Montadito de tomate dulce, arenque, hongos
y lasca de parmesano y falsa trufa de mondongo
A la hora de escoger los platos del menú, dos hechos demostraron la grandeza del restaurante y lo que les ha llevado a ser considerado como mejor restaurante aragonés del 2012 por la Academia de Gastronomía Aragonesa. No sólo el maître nos ayudó con sus recomendaciones, hecho nada usual hoy en día, sino que se nos ofreció la posibilidad de compartir los entrantes en medias raciones, casi convirtiendo un menú del día en uno de degustación. Comprenden al cliente e intuyen sus intenciones. Eso son tablas de verdad.

Bisaltos y cebolla dulce asada
rellena de pan de algas y vinagreta de fresas
El primer entrante fue el mejor plato de la comida. Y no es sólo por mi amor confeso a los bisaltos, sino porque es el que mejor resume el espíritu del restaurante. Los ingredientes aparecen desnudos, de verdad. La técnica no debe orientarse sólo a esconderlos para que al final el comensal descubra lo que realmente es y se sorprenda. Este juego está muy bien, pero cuando lo has jugado un millón de veces, la cosa empieza a patinar. Los bisaltos con cebolla dulce rellena de pan de algas y vinagreta de fresas aparecieron tal y como se presumen. Sobre una cama de bisaltos crujientes y al dente, aparece una cebolla bien asada de un dulzor extremo que acoge una masa ligera de puro océano. Mi acompañante y yo fuimos incapaces de seguir la conversación hasta que todo el plato desapareció. Síntesis de imaginación, sabores puros y contrastes meditados y bien realizados.
☆ ☆ ☆ ☆
### Instrucciones
a) Reproduce el fragmento de la reseña del restaurante que empieza en "Montadito de tomate" y termina en "tablas de verdad.".
b) Prosigue la reseña del restaurante a partir de su última oración.
El listado que aparece a continuación procede de otra fuente.

### Datos mostrados
☆ ☆ ☆ ☆
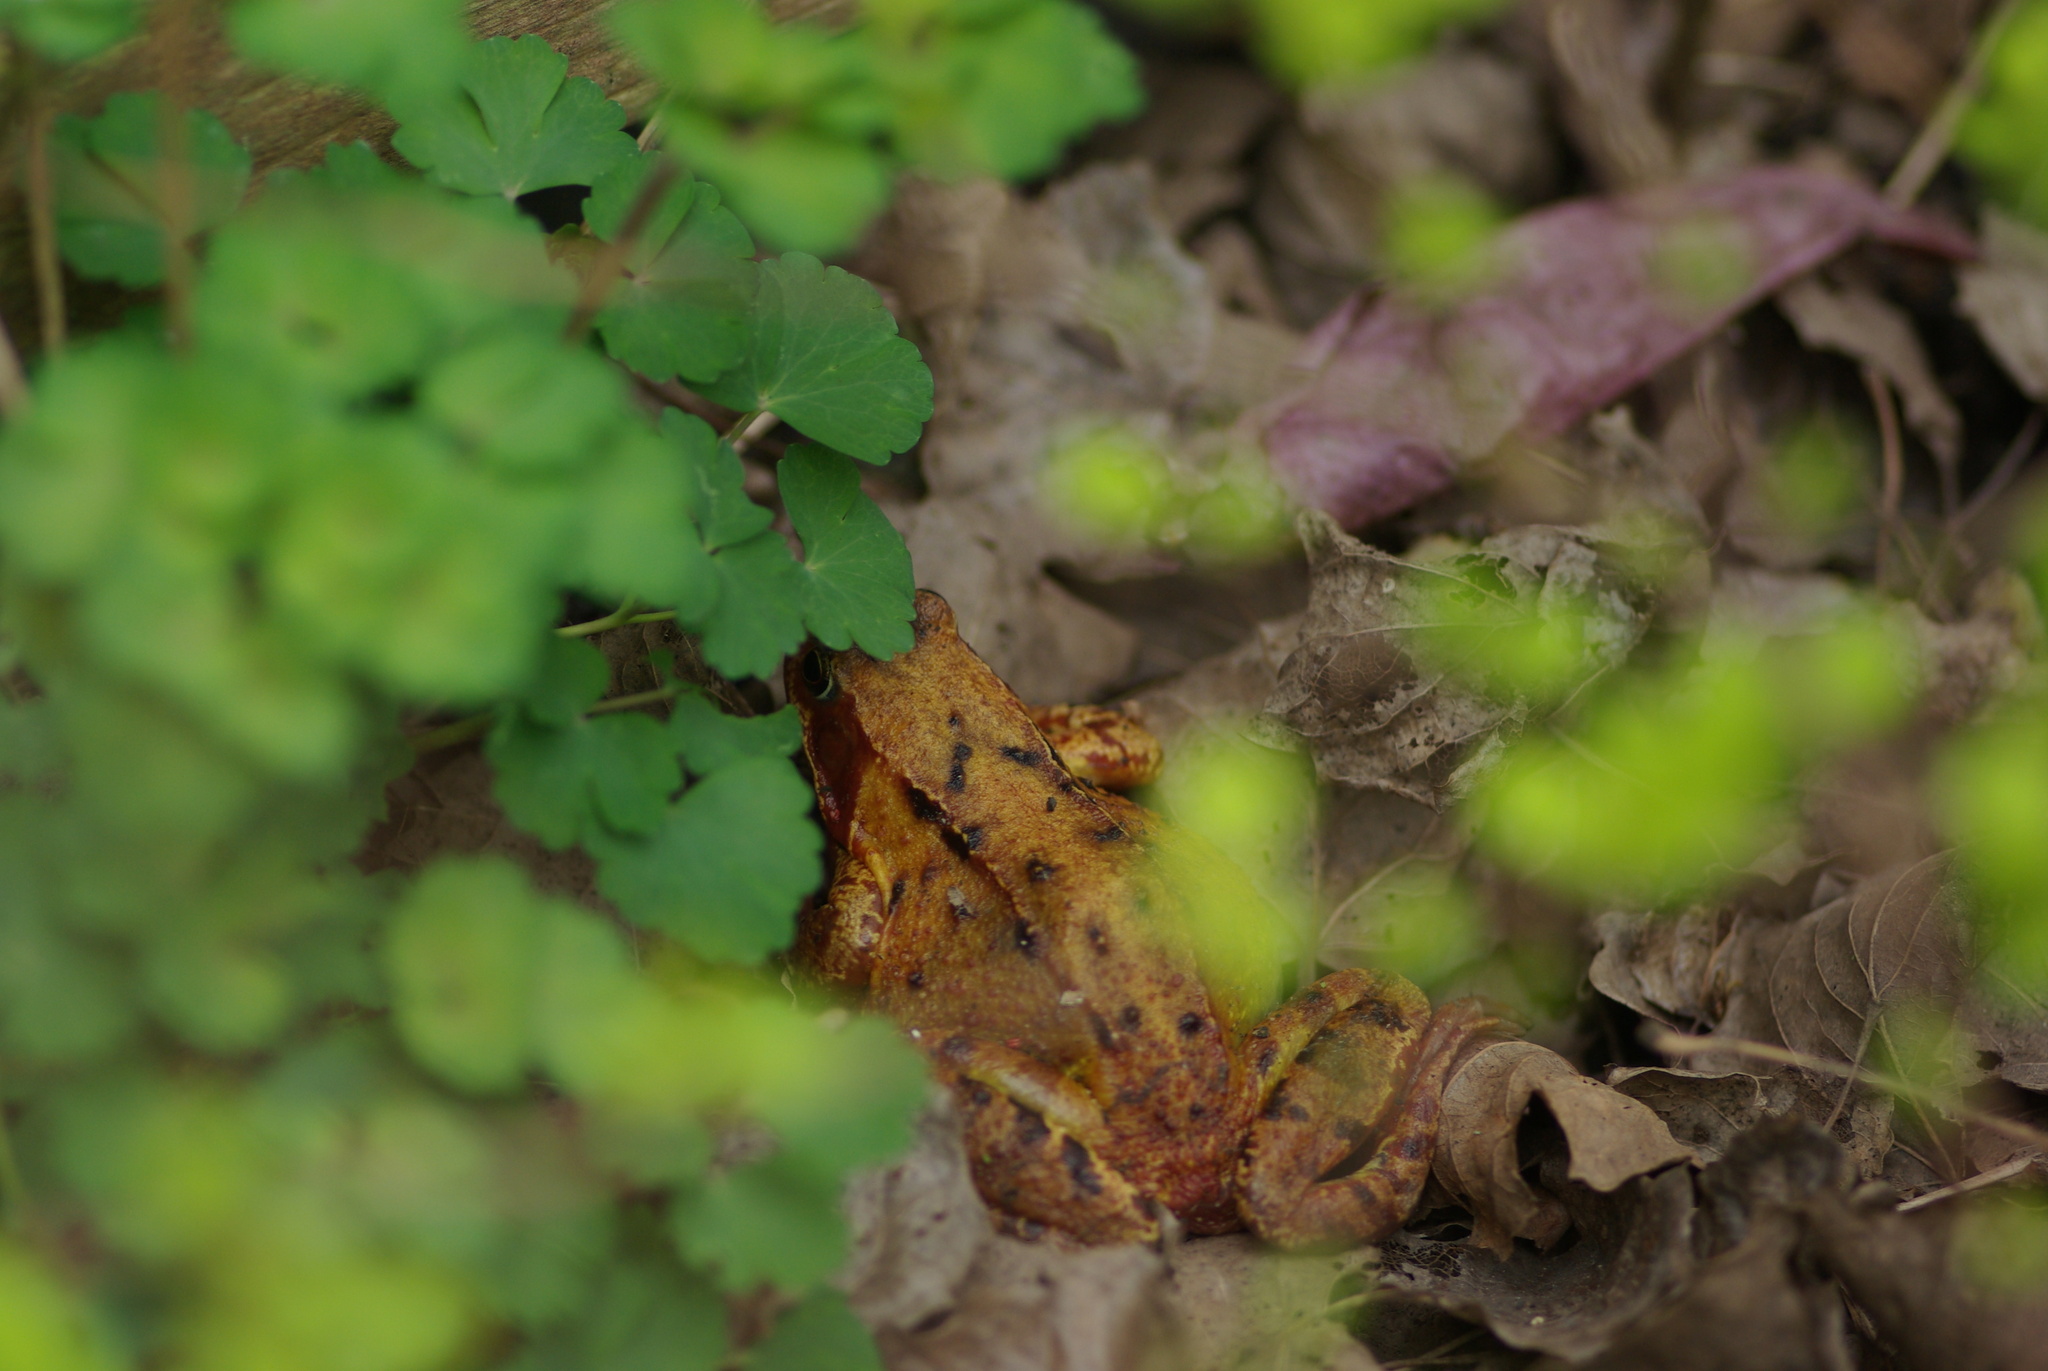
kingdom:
☆ ☆ ☆ ☆
### Respuestas del ejercicio
a)
Montadito de tomate dulce, arenque, hongos
y lasca de parmesano y falsa trufa de mondongo
A la hora de escoger los platos del menú, dos hechos demostraron la grandeza del restaurante y lo que les ha llevado a ser considerado como mejor restaurante aragonés del 2012 por la Academia de Gastronomía Aragonesa. No sólo el maître nos ayudó con sus recomendaciones, hecho nada usual hoy en día, sino que se nos ofreció la posibilidad de compartir los entrantes en medias raciones, casi convirtiendo un menú del día en uno de degustación. Comprenden al cliente e intuyen sus intenciones. Eso son tablas de verdad.

b)
Pochas frescas con pato
La siguiente elección la hicimos en honor de la contundencia. Si cabalgas ciento cincuenta kilómetros para comer, hay que hacerlo con total vocación y sin reservas. Llegaron los siguientes entrantes en forma de pochas frescas con pato de lo más tradicional. Un apaño fuerte y sabroso de verduras espesó el caldo donde se cocieron las pochas, pero no resulto lo más llamativo. La mantecosidad extrema de las legumbres, que nos informaron que eran de un pueblo cercano, era tan importante que no pudimos evitar comerlas con la técnica asturiana, aunque eso nos llevase un tiempo hacerlo. El sistema es sencillo: cucharada con una o dos judías que se depositan en la lengua para después chafarlas contra el paladar. Un fino puré se escurre de nuevo por la lengua para dejar toda la boca harinosa. Muy poca legumbre soporta la prueba. Éstas lo hicieron con creces. Uno no puede evitar pensar con pena lo mal que nos sabemos vender en tierras aragonesas. Pensar que los franceses del sur tienen rutas gastronómicas en torno a la garbure, y nosotros tenemos que descubrir casi por casualidad un guiso con productos locales de este nivel, dice poco de nuestra ajada autoestima. El asunto del pan empapado en el caldo sustancioso lo dejo sin relatar, porque me consta que mi cardiólogo leerá estas líneas.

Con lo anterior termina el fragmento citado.